*** Begin section ***

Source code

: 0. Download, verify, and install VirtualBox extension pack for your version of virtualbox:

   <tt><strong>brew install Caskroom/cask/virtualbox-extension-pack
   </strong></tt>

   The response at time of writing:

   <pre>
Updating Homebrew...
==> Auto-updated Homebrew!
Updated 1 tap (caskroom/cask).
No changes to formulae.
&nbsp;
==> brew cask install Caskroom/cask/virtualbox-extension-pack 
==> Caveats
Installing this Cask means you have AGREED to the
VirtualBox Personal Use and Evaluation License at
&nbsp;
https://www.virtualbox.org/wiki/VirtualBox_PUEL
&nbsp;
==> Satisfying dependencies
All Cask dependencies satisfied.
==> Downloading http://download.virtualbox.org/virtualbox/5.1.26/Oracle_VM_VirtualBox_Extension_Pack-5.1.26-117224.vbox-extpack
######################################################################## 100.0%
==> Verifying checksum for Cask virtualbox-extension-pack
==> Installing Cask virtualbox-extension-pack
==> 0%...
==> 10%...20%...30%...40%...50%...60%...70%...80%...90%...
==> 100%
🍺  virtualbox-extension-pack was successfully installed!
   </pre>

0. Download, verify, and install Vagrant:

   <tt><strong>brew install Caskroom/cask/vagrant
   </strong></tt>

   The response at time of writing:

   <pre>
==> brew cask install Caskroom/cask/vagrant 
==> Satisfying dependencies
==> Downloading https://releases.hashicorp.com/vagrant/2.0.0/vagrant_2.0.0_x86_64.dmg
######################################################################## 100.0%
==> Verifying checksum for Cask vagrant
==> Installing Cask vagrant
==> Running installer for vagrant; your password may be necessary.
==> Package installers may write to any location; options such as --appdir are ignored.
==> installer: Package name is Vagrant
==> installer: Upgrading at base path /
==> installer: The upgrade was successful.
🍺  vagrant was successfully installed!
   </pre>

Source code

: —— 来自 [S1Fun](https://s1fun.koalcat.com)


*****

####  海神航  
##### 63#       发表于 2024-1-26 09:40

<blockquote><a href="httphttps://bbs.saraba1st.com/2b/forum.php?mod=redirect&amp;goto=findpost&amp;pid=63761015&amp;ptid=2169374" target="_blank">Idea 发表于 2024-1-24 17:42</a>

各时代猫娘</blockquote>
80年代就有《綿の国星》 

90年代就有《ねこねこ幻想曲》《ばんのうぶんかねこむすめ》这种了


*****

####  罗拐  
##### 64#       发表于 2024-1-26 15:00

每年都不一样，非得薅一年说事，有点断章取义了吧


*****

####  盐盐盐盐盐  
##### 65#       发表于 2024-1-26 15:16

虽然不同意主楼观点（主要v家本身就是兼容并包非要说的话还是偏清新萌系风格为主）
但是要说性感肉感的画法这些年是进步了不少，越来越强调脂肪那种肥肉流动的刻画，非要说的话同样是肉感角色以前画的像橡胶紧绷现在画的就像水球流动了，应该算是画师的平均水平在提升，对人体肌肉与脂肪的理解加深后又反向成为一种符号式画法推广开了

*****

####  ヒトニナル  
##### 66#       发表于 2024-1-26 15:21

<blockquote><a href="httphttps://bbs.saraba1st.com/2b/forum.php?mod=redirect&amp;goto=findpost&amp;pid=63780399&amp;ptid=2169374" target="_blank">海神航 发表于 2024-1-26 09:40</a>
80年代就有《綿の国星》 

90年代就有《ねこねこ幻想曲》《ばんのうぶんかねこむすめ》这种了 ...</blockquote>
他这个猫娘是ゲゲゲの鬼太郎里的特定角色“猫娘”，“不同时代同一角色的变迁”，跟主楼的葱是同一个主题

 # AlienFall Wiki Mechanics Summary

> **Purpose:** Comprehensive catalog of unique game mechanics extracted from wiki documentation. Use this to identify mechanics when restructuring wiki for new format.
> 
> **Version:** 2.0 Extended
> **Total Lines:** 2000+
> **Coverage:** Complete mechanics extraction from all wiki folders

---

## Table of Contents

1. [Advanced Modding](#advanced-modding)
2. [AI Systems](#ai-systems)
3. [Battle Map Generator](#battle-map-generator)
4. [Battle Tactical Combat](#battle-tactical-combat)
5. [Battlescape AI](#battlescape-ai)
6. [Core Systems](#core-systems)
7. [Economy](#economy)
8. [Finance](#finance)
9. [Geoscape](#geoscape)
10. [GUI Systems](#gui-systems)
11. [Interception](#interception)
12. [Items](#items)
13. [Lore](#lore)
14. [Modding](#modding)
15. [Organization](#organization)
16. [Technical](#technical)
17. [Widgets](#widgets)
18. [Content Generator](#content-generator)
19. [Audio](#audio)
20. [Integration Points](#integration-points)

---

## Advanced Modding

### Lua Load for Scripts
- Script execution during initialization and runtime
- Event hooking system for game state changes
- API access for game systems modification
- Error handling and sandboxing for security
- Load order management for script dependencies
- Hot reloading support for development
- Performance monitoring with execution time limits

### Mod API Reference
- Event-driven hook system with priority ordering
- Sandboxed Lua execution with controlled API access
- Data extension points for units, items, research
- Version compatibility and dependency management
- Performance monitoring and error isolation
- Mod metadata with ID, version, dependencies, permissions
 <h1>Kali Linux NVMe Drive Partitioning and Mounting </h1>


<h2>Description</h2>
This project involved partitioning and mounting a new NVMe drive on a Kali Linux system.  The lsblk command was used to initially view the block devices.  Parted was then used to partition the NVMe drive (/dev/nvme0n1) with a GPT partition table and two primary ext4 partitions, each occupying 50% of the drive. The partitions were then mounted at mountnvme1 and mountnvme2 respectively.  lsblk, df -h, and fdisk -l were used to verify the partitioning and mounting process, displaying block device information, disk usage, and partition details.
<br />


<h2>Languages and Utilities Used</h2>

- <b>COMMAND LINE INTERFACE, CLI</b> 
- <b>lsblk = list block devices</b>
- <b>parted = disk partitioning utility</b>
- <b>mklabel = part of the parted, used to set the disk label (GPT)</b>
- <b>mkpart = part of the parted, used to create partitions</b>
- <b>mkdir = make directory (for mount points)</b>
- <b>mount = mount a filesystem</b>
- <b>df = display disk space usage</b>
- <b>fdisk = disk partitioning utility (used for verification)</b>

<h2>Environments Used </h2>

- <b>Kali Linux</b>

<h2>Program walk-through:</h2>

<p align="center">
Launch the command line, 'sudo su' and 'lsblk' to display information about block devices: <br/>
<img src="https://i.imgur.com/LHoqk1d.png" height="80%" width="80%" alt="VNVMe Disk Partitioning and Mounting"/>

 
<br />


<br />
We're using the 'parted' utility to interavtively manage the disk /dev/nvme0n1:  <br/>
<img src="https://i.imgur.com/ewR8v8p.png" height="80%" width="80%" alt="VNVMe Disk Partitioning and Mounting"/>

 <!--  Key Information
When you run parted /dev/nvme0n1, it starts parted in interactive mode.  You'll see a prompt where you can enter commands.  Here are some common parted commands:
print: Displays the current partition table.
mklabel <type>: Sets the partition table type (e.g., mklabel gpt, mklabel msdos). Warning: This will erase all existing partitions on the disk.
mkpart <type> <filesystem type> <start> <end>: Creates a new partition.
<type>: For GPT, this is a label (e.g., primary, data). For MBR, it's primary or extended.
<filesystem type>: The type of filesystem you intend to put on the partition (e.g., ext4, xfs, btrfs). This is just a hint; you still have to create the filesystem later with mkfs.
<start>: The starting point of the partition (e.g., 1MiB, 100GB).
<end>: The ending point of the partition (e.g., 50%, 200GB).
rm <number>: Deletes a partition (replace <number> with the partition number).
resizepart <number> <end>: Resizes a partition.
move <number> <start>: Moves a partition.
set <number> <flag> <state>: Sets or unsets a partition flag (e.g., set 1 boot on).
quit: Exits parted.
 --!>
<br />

*** End section ***

What the task requires: Reproduce all of the material above word for word, character for character.

Written solution:
Source code

: 0. Download, verify, and install VirtualBox extension pack for your version of virtualbox:

   <tt><strong>brew install Caskroom/cask/virtualbox-extension-pack
   </strong></tt>

   The response at time of writing:

   <pre>
Updating Homebrew...
==> Auto-updated Homebrew!
Updated 1 tap (caskroom/cask).
No changes to formulae.
&nbsp;
==> brew cask install Caskroom/cask/virtualbox-extension-pack 
==> Caveats
Installing this Cask means you have AGREED to the
VirtualBox Personal Use and Evaluation License at
&nbsp;
https://www.virtualbox.org/wiki/VirtualBox_PUEL
&nbsp;
==> Satisfying dependencies
All Cask dependencies satisfied.
==> Downloading http://download.virtualbox.org/virtualbox/5.1.26/Oracle_VM_VirtualBox_Extension_Pack-5.1.26-117224.vbox-extpack
######################################################################## 100.0%
==> Verifying checksum for Cask virtualbox-extension-pack
==> Installing Cask virtualbox-extension-pack
==> 0%...
==> 10%...20%...30%...40%...50%...60%...70%...80%...90%...
==> 100%
🍺  virtualbox-extension-pack was successfully installed!
   </pre>

0. Download, verify, and install Vagrant:

   <tt><strong>brew install Caskroom/cask/vagrant
   </strong></tt>

   The response at time of writing:

   <pre>
==> brew cask install Caskroom/cask/vagrant 
==> Satisfying dependencies
==> Downloading https://releases.hashicorp.com/vagrant/2.0.0/vagrant_2.0.0_x86_64.dmg
######################################################################## 100.0%
==> Verifying checksum for Cask vagrant
==> Installing Cask vagrant
==> Running installer for vagrant; your password may be necessary.
==> Package installers may write to any location; options such as --appdir are ignored.
==> installer: Package name is Vagrant
==> installer: Upgrading at base path /
==> installer: The upgrade was successful.
🍺  vagrant was successfully installed!
   </pre>

Source code

: —— 来自 [S1Fun](https://s1fun.koalcat.com)


*****

####  海神航  
##### 63#       发表于 2024-1-26 09:40

<blockquote><a href="httphttps://bbs.saraba1st.com/2b/forum.php?mod=redirect&amp;goto=findpost&amp;pid=63761015&amp;ptid=2169374" target="_blank">Idea 发表于 2024-1-24 17:42</a>

各时代猫娘</blockquote>
80年代就有《綿の国星》 

90年代就有《ねこねこ幻想曲》《ばんのうぶんかねこむすめ》这种了


*****

####  罗拐  
##### 64#       发表于 2024-1-26 15:00

每年都不一样，非得薅一年说事，有点断章取义了吧


*****

####  盐盐盐盐盐  
##### 65#       发表于 2024-1-26 15:16

虽然不同意主楼观点（主要v家本身就是兼容并包非要说的话还是偏清新萌系风格为主）
但是要说性感肉感的画法这些年是进步了不少，越来越强调脂肪那种肥肉流动的刻画，非要说的话同样是肉感角色以前画的像橡胶紧绷现在画的就像水球流动了，应该算是画师的平均水平在提升，对人体肌肉与脂肪的理解加深后又反向成为一种符号式画法推广开了

*****

####  ヒトニナル  
##### 66#       发表于 2024-1-26 15:21

<blockquote><a href="httphttps://bbs.saraba1st.com/2b/forum.php?mod=redirect&amp;goto=findpost&amp;pid=63780399&amp;ptid=2169374" target="_blank">海神航 发表于 2024-1-26 09:40</a>
80年代就有《綿の国星》 

90年代就有《ねこねこ幻想曲》《ばんのうぶんかねこむすめ》这种了 ...</blockquote>
他这个猫娘是ゲゲゲの鬼太郎里的特定角色“猫娘”，“不同时代同一角色的变迁”，跟主楼的葱是同一个主题

 # AlienFall Wiki Mechanics Summary

> **Purpose:** Comprehensive catalog of unique game mechanics extracted from wiki documentation. Use this to identify mechanics when restructuring wiki for new format.
> 
> **Version:** 2.0 Extended
> **Total Lines:** 2000+
> **Coverage:** Complete mechanics extraction from all wiki folders

---

## Table of Contents

1. [Advanced Modding](#advanced-modding)
2. [AI Systems](#ai-systems)
3. [Battle Map Generator](#battle-map-generator)
4. [Battle Tactical Combat](#battle-tactical-combat)
5. [Battlescape AI](#battlescape-ai)
6. [Core Systems](#core-systems)
7. [Economy](#economy)
8. [Finance](#finance)
9. [Geoscape](#geoscape)
10. [GUI Systems](#gui-systems)
11. [Interception](#interception)
12. [Items](#items)
13. [Lore](#lore)
14. [Modding](#modding)
15. [Organization](#organization)
16. [Technical](#technical)
17. [Widgets](#widgets)
18. [Content Generator](#content-generator)
19. [Audio](#audio)
20. [Integration Points](#integration-points)

---

## Advanced Modding

### Lua Load for Scripts
- Script execution during initialization and runtime
- Event hooking system for game state changes
- API access for game systems modification
- Error handling and sandboxing for security
- Load order management for script dependencies
- Hot reloading support for development
- Performance monitoring with execution time limits

### Mod API Reference
- Event-driven hook system with priority ordering
- Sandboxed Lua execution with controlled API access
- Data extension points for units, items, research
- Version compatibility and dependency management
- Performance monitoring and error isolation
- Mod metadata with ID, version, dependencies, permissions
 <h1>Kali Linux NVMe Drive Partitioning and Mounting </h1>


<h2>Description</h2>
This project involved partitioning and mounting a new NVMe drive on a Kali Linux system.  The lsblk command was used to initially view the block devices.  Parted was then used to partition the NVMe drive (/dev/nvme0n1) with a GPT partition table and two primary ext4 partitions, each occupying 50% of the drive. The partitions were then mounted at mountnvme1 and mountnvme2 respectively.  lsblk, df -h, and fdisk -l were used to verify the partitioning and mounting process, displaying block device information, disk usage, and partition details.
<br />


<h2>Languages and Utilities Used</h2>

- <b>COMMAND LINE INTERFACE, CLI</b> 
- <b>lsblk = list block devices</b>
- <b>parted = disk partitioning utility</b>
- <b>mklabel = part of the parted, used to set the disk label (GPT)</b>
- <b>mkpart = part of the parted, used to create partitions</b>
- <b>mkdir = make directory (for mount points)</b>
- <b>mount = mount a filesystem</b>
- <b>df = display disk space usage</b>
- <b>fdisk = disk partitioning utility (used for verification)</b>

<h2>Environments Used </h2>

- <b>Kali Linux</b>

<h2>Program walk-through:</h2>

<p align="center">
Launch the command line, 'sudo su' and 'lsblk' to display information about block devices: <br/>
<img src="https://i.imgur.com/LHoqk1d.png" height="80%" width="80%" alt="VNVMe Disk Partitioning and Mounting"/>

 
<br />


<br />
We're using the 'parted' utility to interavtively manage the disk /dev/nvme0n1:  <br/>
<img src="https://i.imgur.com/ewR8v8p.png" height="80%" width="80%" alt="VNVMe Disk Partitioning and Mounting"/>

 <!--  Key Information
When you run parted /dev/nvme0n1, it starts parted in interactive mode.  You'll see a prompt where you can enter commands.  Here are some common parted commands:
print: Displays the current partition table.
mklabel <type>: Sets the partition table type (e.g., mklabel gpt, mklabel msdos). Warning: This will erase all existing partitions on the disk.
mkpart <type> <filesystem type> <start> <end>: Creates a new partition.
<type>: For GPT, this is a label (e.g., primary, data). For MBR, it's primary or extended.
<filesystem type>: The type of filesystem you intend to put on the partition (e.g., ext4, xfs, btrfs). This is just a hint; you still have to create the filesystem later with mkfs.
<start>: The starting point of the partition (e.g., 1MiB, 100GB).
<end>: The ending point of the partition (e.g., 50%, 200GB).
rm <number>: Deletes a partition (replace <number> with the partition number).
resizepart <number> <end>: Resizes a partition.
move <number> <start>: Moves a partition.
set <number> <flag> <state>: Sets or unsets a partition flag (e.g., set 1 boot on).
quit: Exits parted.
 --!>
<br />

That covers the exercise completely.